Das Rad an seinen Platz abgestellt, Platz gemerkt, wegen der Hitze über Nacht Luft aus den Reifen, Helm und Startnummer deponiert, Tacho und Werkzeug angebracht, drei Test-Kontroll-Blicke, den roten Beutel mit den übrigen Radklamotten vors Wechselzelt an seinen Platz gelegt, den blauen Beutel mit den Laufklamotten am LKW zum Transport in Wechselzone 2 abgegeben. Noch dreimal reingeguckt, ob Schuhe und Socken wirklich drin waren. Zwei Schuhe? Ein rechter und ein linker? Socken auch? Echt? Ok, alles gut ;)

Dann Besichtigung des Schwimmausstiegs am Kanal. Ins-Wasser-Fassen… ca. 21 Grad, fühlt sich gut an.

Die ganze Wechselzone ist mir irgendwie sympathisch, klare Wege, gute Organisation. Momentan jede Menge Betrieb, Durchsagen, Musik, entspannte Vortag-Stimmung. Aber immer wieder Trinken nebenbei, es ist echt warm! Rückfahrt in die Pension, und für mich zwei entspannende Stunden auf dem Bett. Strecken verinnerlichen, ein bißchen runterkühlen, Abschalten, den Rücken entspannen. Die Supporter fahren mit ihren MTBs ihre Strecken für morgen ab.

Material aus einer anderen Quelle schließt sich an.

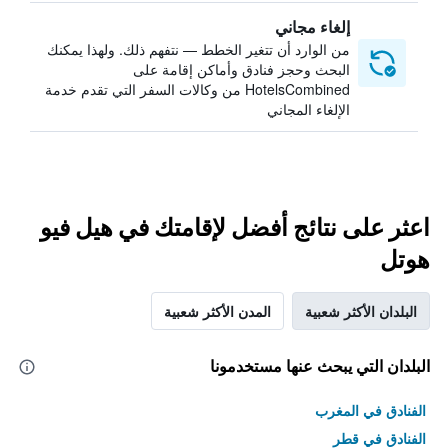
إلغاء مجاني
من الوارد أن تتغير الخطط — نتفهم ذلك. ولهذا يمكنك
البحث وحجز فنادق وأماكن إقامة على
HotelsCombined من وكالات السفر التي تقدم خدمة
الإلغاء المجاني
اعثر على نتائج أفضل لإقامتك في هيل فيو
هوتل
البلدان الأكثر شعبية
المدن الأكثر شعبية
البلدان التي يبحث عنها مستخدمونا
الفنادق في المغرب
الفنادق في قطر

Um 18.00 Uhr ist Wettkampfbesprechung (die in deutsch und englisch, die anderen waren schon) im großen Festzelt im Triathlonpark in Roth. Zu Beginn der dringende Hinweis No.1: Bitte, bitte trinkt morgen genug, wir haben bereits Wasser nachgeordert, die Sanis haben 1000 zusätzliche Infusionen geordert, es wird super heiß werden! Ansonsten das Übliche: letzte Wetter-Voraussagen (die eigentlich angekündigten Gewitter für nachmittags werden ausbleiben) Streckenbeschreibungen und -erläuterungen, Verpflegungsstationen-Hinweise, Verwarnungs- und Disqualifikations-Hinweise, Wettkampfordnung, usw. Eine Stunde gemeinsames Schwitzen der Bändchen-Träger im großen Zelt.

Abends nochmal Pizza, schnell in die Pension, rausgelegte Sachen zum 100. Mal kontrollieren, Getränke anmischen, und möglichst zügig ins Bett. Schlafen... naja.

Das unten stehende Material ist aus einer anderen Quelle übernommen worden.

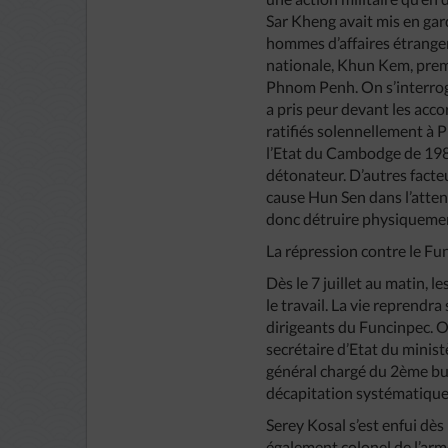
Sar Kheng avait mis en gard
hommes d’affaires étrangers
nationale, Khun Kem, prem
Phnom Penh. On s’interroge
a pris peur devant les acc
ratifiés solennellement à Pr
l’Etat du Cambodge de 1982
détonateur. D’autres facte
cause Hun Sen dans l’attenta
donc détruire physiquemen
La répression contre le Fu
Dès le 7 juillet au matin, 
le travail. La vie reprendr
dirigeants du Funcinpec. O
secrétaire d’Etat du minist
général chargé du 2ème bur
décapitation systématique
Serey Kosal s’est enfui dès 
également colonel de l’armé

Fortsetzung in Teil 3, da geht’s dann wirklich los!

5
Gesamtwertung: 5 (3 Wertungen)

Hier schon mal...

... vorweg: an anderer Stelle habe ich Dich ja schon beglückwünscht, aber jetzt genieße ich einfach Deinen Bericht. Ich find Deine Leistung so hammerhart und bewundernswert, daß ich tatsächlich gaanz viel an Dich und Roth denken muß. Mein Mann mußte sich sogar Deinen ganzen Pack-Klimbim angucken!
Wenn ich jünger wäre, würde ich versuchen, es Dir nachzumachen. Noch heute würde ich anfangen!
Nun schreib mal schnell weiter, bin gespannt! (Aber nicht,daß du dir durch das Tipseln wieder den Nacken verspannst!)

Was ihr so alles über euch ergehen lassen müßt...

... vor so nem Wettkampf. Da ist dasBriefing beim Laufen ja pillepalle. Naja, außer vielleicht beim ZUT.